Ever fancied trying different output transformers in your mic preamp? Then check out the P1...
Bad Dogs were founded in 2020 by Italian electrical engineer Francesco Canacci and recently sent us their debut product, the P1 500‑series mic preamp, for review. A high‑quality but cost‑effective preamp, it offers an interesting twist that should help it stand out in what is a crowded market place: the user can choose to add or swap output transformers, to tailor the sound to taste.
The P1 is a simple, tasteful‑looking design that includes all the standard features you’d expect of a good preamp: 48V power, switchable polarity inverter, 20dB pad and 80Hz high‑pass filter, and a front‑panel quarter‑inch TS jack instrument input. The mic preamp can apply between +12 and +65 dB of gain and has an input impedance of 1.5kΩ, while the instrument input offers ‑5 to +45 dB and a 1MΩ input impedance. Both can handle pretty hot sources and are within ‑3dB of a flat frequency response from 4Hz to 50kHz when at their maximum gain.

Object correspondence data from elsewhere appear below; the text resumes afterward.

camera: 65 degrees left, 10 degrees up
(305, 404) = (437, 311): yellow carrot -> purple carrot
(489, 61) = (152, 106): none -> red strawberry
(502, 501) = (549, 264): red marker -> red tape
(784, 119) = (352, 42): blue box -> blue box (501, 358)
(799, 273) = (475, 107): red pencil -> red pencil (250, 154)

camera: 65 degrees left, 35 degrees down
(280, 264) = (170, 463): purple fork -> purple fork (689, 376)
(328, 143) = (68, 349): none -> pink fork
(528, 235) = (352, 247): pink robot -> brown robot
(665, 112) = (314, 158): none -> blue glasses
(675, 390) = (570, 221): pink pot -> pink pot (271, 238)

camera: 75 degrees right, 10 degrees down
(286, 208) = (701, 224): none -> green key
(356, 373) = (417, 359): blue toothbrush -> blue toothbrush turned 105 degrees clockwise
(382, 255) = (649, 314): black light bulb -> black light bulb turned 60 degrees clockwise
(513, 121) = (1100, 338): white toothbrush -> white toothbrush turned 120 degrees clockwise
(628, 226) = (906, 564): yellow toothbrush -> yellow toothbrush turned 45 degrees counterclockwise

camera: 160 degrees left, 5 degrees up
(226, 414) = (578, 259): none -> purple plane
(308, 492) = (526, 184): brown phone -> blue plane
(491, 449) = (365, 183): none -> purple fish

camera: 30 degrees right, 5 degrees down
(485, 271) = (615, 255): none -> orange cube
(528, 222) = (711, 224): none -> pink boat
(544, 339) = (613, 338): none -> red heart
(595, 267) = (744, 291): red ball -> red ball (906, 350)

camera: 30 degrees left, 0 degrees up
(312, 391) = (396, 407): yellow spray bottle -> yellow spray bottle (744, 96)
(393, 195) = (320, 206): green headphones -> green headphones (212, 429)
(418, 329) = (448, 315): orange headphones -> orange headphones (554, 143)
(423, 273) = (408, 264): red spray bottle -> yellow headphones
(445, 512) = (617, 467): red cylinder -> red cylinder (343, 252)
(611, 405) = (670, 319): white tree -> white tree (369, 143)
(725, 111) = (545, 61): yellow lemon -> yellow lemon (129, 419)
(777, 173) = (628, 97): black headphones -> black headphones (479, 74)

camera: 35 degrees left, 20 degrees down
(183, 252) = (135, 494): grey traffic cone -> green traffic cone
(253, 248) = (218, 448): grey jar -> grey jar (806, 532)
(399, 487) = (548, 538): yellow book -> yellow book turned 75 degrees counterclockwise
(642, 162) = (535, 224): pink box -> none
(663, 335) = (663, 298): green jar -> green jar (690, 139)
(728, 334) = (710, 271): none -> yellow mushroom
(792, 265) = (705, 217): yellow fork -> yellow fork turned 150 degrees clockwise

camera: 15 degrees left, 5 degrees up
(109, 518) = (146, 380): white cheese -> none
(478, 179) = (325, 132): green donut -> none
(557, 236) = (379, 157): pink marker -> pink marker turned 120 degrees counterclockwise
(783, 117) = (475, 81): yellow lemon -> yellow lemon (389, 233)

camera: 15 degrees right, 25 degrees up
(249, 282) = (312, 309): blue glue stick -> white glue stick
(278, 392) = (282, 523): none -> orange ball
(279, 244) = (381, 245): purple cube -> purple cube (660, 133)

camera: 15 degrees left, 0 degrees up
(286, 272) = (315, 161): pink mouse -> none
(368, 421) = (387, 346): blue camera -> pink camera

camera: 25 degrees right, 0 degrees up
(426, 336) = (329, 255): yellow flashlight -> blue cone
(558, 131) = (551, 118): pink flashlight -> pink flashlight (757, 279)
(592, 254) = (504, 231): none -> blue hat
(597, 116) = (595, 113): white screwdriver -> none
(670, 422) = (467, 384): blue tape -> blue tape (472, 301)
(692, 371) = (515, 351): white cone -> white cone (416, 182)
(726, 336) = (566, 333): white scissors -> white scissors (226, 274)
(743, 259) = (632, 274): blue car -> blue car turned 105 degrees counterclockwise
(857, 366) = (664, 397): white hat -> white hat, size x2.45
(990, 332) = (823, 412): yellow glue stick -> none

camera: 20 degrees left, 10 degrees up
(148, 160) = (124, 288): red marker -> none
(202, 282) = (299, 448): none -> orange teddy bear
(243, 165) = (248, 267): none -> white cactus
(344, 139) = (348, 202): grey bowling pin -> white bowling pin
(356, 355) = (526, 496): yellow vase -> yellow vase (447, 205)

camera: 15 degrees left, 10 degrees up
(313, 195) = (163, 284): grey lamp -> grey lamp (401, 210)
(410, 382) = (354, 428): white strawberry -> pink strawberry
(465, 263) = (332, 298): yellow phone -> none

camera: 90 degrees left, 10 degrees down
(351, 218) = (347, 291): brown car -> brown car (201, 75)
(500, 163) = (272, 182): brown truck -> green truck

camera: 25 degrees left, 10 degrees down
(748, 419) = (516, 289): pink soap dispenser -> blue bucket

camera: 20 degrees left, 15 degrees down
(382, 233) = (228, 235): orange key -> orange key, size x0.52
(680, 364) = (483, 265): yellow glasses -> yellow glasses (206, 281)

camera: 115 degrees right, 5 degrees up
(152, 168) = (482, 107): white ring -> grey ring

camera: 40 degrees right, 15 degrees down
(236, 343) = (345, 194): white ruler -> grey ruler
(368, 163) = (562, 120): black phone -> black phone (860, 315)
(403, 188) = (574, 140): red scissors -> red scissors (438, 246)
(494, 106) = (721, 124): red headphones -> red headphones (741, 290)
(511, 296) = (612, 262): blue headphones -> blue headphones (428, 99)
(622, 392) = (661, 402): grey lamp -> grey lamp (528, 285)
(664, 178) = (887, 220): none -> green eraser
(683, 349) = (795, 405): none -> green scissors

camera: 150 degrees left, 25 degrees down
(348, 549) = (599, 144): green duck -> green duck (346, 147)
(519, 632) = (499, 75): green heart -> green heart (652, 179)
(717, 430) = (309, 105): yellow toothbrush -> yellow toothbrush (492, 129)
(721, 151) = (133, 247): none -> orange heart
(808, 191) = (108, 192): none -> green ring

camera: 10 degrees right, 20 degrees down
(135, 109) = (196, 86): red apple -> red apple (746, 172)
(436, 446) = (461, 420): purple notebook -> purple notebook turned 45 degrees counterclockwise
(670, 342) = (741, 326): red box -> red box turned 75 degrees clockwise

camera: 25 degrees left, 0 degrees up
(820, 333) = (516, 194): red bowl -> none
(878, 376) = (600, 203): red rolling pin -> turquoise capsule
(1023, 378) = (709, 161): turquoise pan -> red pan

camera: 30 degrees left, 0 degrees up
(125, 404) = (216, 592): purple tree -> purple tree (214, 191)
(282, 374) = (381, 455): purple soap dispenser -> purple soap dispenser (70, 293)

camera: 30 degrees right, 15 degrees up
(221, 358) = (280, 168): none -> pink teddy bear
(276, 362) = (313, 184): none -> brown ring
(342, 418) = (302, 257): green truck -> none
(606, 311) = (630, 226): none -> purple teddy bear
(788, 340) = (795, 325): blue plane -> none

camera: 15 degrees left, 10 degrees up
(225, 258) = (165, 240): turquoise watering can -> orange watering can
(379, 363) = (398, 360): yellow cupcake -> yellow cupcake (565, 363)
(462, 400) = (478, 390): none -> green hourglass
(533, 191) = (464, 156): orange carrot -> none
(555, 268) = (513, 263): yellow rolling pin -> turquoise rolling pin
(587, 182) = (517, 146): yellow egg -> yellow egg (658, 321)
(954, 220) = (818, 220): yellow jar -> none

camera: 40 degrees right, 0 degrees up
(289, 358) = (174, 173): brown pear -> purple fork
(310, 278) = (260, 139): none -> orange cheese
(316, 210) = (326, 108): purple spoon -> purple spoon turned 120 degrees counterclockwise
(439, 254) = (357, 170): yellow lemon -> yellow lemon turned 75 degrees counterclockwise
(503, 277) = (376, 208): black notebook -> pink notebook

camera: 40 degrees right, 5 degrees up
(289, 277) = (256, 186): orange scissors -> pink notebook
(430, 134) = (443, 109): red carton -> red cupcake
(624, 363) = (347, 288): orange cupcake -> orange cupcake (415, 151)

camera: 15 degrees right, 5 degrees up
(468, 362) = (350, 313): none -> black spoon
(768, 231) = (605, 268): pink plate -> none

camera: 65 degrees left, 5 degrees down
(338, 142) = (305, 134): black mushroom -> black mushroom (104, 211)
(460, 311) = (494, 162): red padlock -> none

The review model was supplied with two cost‑option output transformers: a Jensen JT‑11‑HFMPC and a Lundhal LLI517. The P1 doesn’t need these to operate, but they do introduce subtly different characters, should that be desired. The idea is that the user fits or swaps out the transformers. Following the steps described in the manual, this was a really easy, straightforward process: there’s no soldering or wiring involved; you just flick a small jumper on the circuit board and carefully insert the transformer in its socket.
The P1 arrived at an opportune time, as I already had several preamps in the studio for testing. It’s often surprising just how small the audible differences can be between models, even those with very different asking prices, but there are subtle differences nonetheless, particularly if you drive them harder.
Putting the P1 up against some well‑known and expensive preamps, the P1 held its own very well indeed; and these comparisons included close kick and snare drum duties as well as DI’d bass guitar and acoustic guitar recorded with a small‑diaphragm condenser mic.
On kick and snare in particular, I felt that the Lundhal revealed a little more in the low‑end, whereas the Jensen seemed a touch brighter‑sounding on the snare.
Bad Dogs describe the P1 as a high‑bandwidth design and my perception, with no transformer fitted, was that it captured the full range of an instrument without imparting a very noticeable character — reminiscent of the clean‑sounding preamps on my Audient 8024 console. Bringing the transformers into play made a meaningful difference to the sound, albeit a small one, and pushed the P1 more in the direction of, say, my Neve 1073LB modules. Assessing the difference between the Jensen and the Lundahl transformer sounds felt very much like splitting hairs. There are discernibly different characters, but it’s all very subtle; I’m not sure my own audio geekery has quite reached the level where I have a distinct preference but when A/B comparing recordings I made with them, on kick and snare in particular, I felt that the Lundhal revealed a little more in the low‑end, whereas the Jensen seemed a touch brighter sounding on the snare.
When it comes to preamps, 500‑series users are spoiled for choice but the P1’s price/performance ratio makes it very good value. It’s a preamp that I’m very happy to use alongside or instead of the various big‑name preamps I have here that cost more than twice its price, and the optional transformers are not merely a gimmick: both add a familiar, pleasing thickness that works well on most sources. If you just want a good preamp, then, the P1 is well worth considering, but if you enjoy shooting out equipment and diving deep into fine‑tuning your recording chains, it could prove particularly attractive.
A classy 500‑series preamp that’s good value for money and offers some useful tonal options courtesy of swappable output transformers.